* **Work request**
Write out exactly the lines below starting at the one containing "thumb tip: (235, 184)" and ending at the one containing "index dip: (129, 169)". Omit every picture.

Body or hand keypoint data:

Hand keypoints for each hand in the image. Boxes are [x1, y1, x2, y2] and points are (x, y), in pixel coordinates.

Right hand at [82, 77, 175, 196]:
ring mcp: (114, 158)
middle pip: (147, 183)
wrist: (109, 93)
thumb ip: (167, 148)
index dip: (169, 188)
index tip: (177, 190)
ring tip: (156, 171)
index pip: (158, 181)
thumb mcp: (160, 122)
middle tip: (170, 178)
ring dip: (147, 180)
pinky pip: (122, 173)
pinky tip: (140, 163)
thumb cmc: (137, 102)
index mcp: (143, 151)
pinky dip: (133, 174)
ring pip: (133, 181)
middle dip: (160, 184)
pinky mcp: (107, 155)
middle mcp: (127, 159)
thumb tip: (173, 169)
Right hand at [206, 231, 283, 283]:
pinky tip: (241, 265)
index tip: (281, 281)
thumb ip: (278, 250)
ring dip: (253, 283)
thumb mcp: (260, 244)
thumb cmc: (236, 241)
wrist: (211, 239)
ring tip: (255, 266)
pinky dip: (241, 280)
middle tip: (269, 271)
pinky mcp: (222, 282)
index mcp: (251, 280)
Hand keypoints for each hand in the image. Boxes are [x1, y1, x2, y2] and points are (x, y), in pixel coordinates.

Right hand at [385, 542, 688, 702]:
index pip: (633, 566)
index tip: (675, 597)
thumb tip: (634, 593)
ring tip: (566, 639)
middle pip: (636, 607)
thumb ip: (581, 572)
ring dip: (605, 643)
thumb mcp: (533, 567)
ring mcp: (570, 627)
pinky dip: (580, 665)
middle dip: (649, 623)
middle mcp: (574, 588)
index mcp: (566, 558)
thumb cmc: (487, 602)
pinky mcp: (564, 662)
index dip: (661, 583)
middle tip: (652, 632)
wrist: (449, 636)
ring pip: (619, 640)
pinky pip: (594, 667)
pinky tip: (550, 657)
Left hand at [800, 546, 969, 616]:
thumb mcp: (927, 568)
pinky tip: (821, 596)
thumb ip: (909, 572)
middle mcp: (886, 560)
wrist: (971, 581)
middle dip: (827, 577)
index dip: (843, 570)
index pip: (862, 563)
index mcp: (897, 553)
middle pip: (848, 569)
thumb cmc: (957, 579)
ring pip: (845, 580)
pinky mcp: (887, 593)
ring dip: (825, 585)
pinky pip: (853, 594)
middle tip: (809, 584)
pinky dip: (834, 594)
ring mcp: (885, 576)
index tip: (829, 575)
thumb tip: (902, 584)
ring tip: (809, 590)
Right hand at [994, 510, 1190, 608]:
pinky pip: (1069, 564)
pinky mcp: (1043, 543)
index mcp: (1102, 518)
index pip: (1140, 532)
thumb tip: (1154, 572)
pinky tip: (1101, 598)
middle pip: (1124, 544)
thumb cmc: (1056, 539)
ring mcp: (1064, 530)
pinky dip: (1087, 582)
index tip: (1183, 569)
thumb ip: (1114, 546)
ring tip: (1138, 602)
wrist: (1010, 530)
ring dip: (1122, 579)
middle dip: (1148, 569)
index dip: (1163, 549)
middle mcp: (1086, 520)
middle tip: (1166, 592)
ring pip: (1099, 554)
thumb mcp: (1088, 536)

--

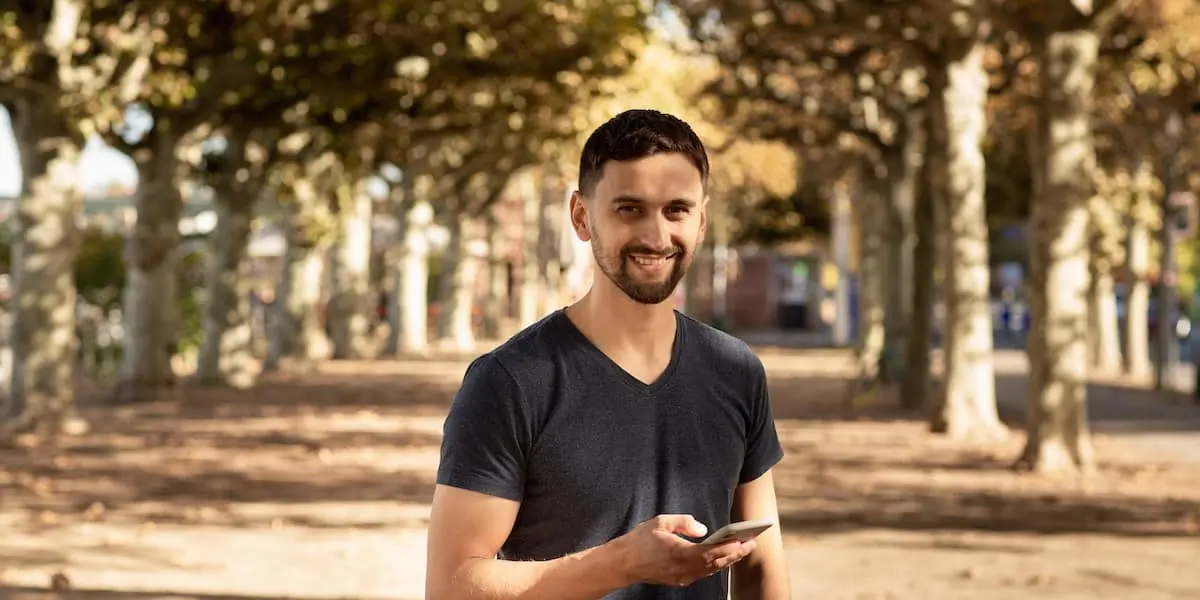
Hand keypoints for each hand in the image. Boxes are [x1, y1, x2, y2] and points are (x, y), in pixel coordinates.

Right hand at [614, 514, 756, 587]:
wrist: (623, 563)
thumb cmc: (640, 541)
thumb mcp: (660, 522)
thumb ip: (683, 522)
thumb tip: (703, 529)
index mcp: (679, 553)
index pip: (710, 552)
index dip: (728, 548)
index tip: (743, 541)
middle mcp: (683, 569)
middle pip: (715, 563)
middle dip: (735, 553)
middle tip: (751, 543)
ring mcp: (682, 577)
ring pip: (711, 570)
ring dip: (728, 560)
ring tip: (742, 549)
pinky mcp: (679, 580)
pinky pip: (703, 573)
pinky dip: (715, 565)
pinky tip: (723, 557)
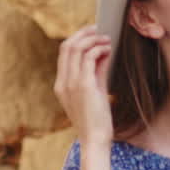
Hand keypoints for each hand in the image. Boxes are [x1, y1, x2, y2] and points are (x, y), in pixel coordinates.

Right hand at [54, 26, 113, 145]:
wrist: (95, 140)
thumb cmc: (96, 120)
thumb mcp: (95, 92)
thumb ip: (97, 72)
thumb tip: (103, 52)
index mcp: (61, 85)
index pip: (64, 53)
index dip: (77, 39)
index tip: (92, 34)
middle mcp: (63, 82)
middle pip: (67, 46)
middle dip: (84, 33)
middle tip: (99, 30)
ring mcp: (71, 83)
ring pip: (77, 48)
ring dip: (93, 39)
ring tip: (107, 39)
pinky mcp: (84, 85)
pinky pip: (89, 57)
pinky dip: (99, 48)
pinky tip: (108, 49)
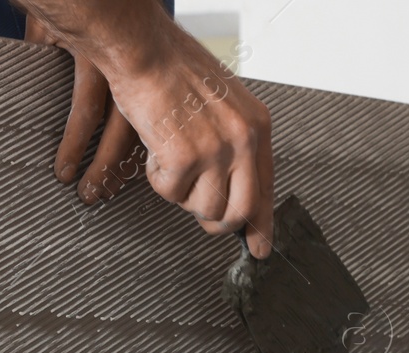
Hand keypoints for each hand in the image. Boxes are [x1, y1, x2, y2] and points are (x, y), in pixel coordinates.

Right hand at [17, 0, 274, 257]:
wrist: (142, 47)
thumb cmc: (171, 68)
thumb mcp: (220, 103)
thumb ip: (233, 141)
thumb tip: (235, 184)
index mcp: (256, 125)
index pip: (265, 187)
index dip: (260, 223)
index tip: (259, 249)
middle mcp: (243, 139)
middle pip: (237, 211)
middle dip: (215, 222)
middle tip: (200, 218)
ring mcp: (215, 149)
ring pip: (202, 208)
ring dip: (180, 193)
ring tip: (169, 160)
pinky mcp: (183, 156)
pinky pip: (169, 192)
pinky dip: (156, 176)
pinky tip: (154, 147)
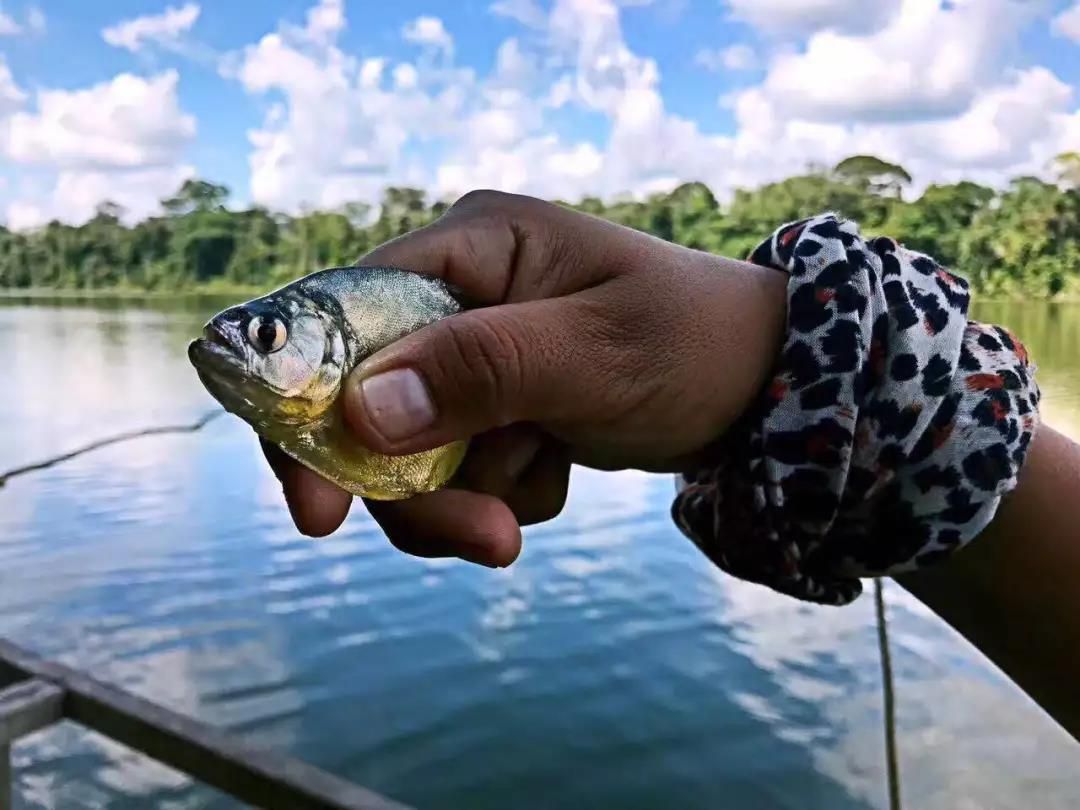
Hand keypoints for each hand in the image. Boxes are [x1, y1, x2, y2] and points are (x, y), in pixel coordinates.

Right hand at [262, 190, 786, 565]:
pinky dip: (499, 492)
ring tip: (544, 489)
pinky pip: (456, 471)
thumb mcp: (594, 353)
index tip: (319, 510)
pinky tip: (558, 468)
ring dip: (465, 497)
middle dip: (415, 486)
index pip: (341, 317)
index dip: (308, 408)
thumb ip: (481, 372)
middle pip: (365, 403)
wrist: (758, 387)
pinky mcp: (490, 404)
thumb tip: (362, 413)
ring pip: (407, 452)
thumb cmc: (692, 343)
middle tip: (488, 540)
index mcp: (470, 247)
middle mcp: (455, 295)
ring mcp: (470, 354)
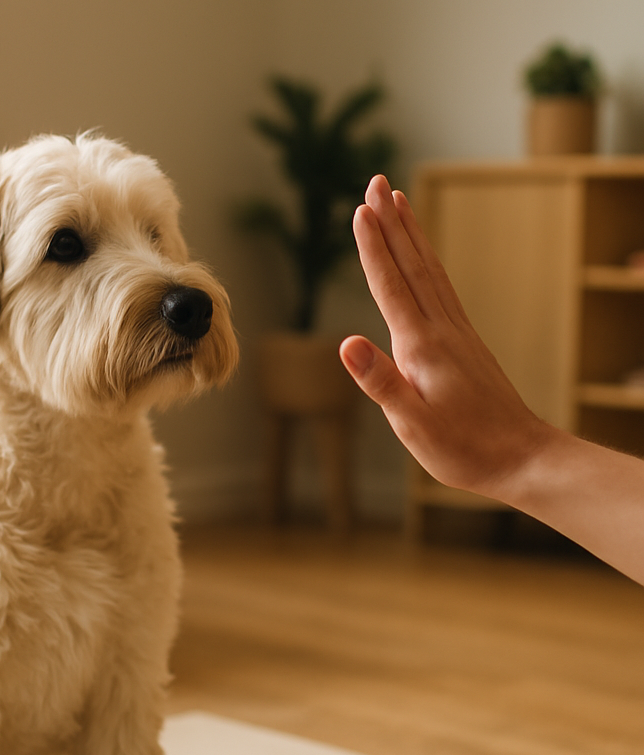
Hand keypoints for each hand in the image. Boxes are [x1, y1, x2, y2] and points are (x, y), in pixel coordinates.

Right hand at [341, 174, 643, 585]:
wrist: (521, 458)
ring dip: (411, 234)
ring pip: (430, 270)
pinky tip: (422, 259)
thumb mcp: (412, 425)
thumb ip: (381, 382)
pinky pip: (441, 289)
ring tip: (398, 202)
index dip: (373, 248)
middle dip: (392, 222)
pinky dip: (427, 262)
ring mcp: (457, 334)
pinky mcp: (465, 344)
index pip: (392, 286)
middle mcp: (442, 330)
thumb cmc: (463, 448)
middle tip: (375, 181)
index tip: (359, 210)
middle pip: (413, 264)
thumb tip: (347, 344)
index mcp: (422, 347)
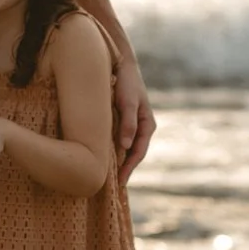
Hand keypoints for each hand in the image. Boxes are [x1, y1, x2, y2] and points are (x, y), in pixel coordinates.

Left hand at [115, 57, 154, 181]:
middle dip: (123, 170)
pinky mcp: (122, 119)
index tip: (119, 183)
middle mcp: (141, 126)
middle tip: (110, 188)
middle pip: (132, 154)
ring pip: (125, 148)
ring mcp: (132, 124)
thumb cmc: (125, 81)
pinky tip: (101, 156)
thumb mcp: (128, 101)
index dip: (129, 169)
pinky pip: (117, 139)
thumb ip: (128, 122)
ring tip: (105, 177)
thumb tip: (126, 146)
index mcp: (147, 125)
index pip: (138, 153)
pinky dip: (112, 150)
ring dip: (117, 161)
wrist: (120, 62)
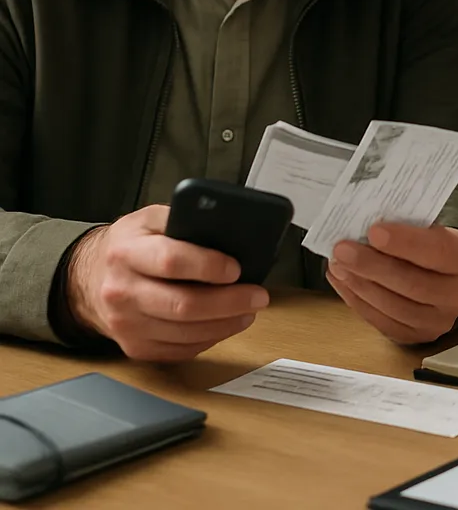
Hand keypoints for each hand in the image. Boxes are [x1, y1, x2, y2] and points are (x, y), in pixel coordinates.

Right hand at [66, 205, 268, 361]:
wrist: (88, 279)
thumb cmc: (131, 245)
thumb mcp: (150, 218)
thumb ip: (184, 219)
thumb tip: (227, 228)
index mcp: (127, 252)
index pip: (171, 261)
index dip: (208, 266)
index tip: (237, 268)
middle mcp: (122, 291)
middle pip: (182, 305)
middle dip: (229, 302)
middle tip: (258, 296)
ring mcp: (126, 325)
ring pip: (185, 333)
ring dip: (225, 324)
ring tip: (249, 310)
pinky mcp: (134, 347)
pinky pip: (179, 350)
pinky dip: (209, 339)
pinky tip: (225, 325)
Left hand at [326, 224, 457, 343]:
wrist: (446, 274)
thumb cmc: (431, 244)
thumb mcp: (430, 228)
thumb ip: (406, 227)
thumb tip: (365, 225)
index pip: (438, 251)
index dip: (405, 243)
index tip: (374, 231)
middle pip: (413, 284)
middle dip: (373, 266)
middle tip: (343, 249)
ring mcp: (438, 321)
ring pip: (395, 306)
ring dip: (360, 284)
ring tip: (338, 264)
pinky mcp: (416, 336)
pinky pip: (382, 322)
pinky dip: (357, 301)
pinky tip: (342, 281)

* **Answer box**
thumb tip: (235, 184)
index mcp: (256, 125)
index pip: (265, 187)
index dip: (260, 223)
index tip: (259, 249)
middle mcp: (243, 139)
middle pip: (237, 211)
middle dip: (215, 222)
middle tip: (200, 218)
ring mcp: (215, 149)
ring pip: (202, 208)
ring dip: (180, 193)
ring tip: (169, 160)
pinky mcp: (183, 156)
pinky pip: (169, 192)
pinky dip: (156, 176)
pinky tip: (154, 147)
Hand keypoints for each hand in the image. Boxes are [x1, y1, x2, y2] and points are (x, y), in pixel coordinates.

Right hand at [262, 190, 786, 565]:
pinky dip: (499, 492)
ring tip: (544, 489)
pinky pip: (456, 471)
thumb mcp: (594, 353)
index tip: (319, 510)
pinky tip: (558, 468)
ring dip: (465, 497)
middle dip: (415, 486)
index pip: (341, 317)
index dip: (308, 408)
thumb ip: (481, 372)
middle pip: (365, 403)
wrist: (758, 387)
pinky mcp: (490, 404)
thumb tip: (362, 413)
ring pip: (407, 452)
thumb cmc: (692, 343)
middle tip: (488, 540)
index mcp: (470, 247)
middle mcp: (455, 295)
ring mcp: (470, 354)
Hand keypoints for each hand in the image. Boxes are [x1, y1, x2, y2] and points are (x, y), in pixel coordinates.

Right hand at [341, 174, 643, 585]:
wrist: (521, 458)
ring dip: (411, 234)
ring pip: (430, 270)
pinky tip: (422, 259)
thumb mcp: (412, 425)
thumb ip: (381, 382)
pinky pip: (441, 289)
ring tip: (398, 202)
index dip: (373, 248)
middle dip: (392, 222)
pinky dip: (427, 262)
ring mcp: (457, 334)
pinky mcp: (465, 344)
index pip: (392, 286)
middle mcp: (442, 330)
thumb cmc: (463, 448)
middle tip: (375, 181)
index tip: (359, 210)
middle pip: (413, 264)
thumb tip: (347, 344)
index mcp: (422, 347)
Hand keypoints for each hand in the image. Boxes are [x1, y1, x2, y2] and points are (x, y), in pixel coordinates.

Left hand at [115, 57, 154, 181]:
middle dip: (123, 170)
pinky mcp: (122, 119)
index tip: (119, 183)
middle mcp: (141, 126)
middle tip: (110, 188)
middle pip: (132, 154)
ring pip: (125, 148)
ring mcp: (132, 124)
thumb cmc: (125, 81)
pinky tip: (101, 156)
thumb mcp: (128, 101)
index dip: (129, 169)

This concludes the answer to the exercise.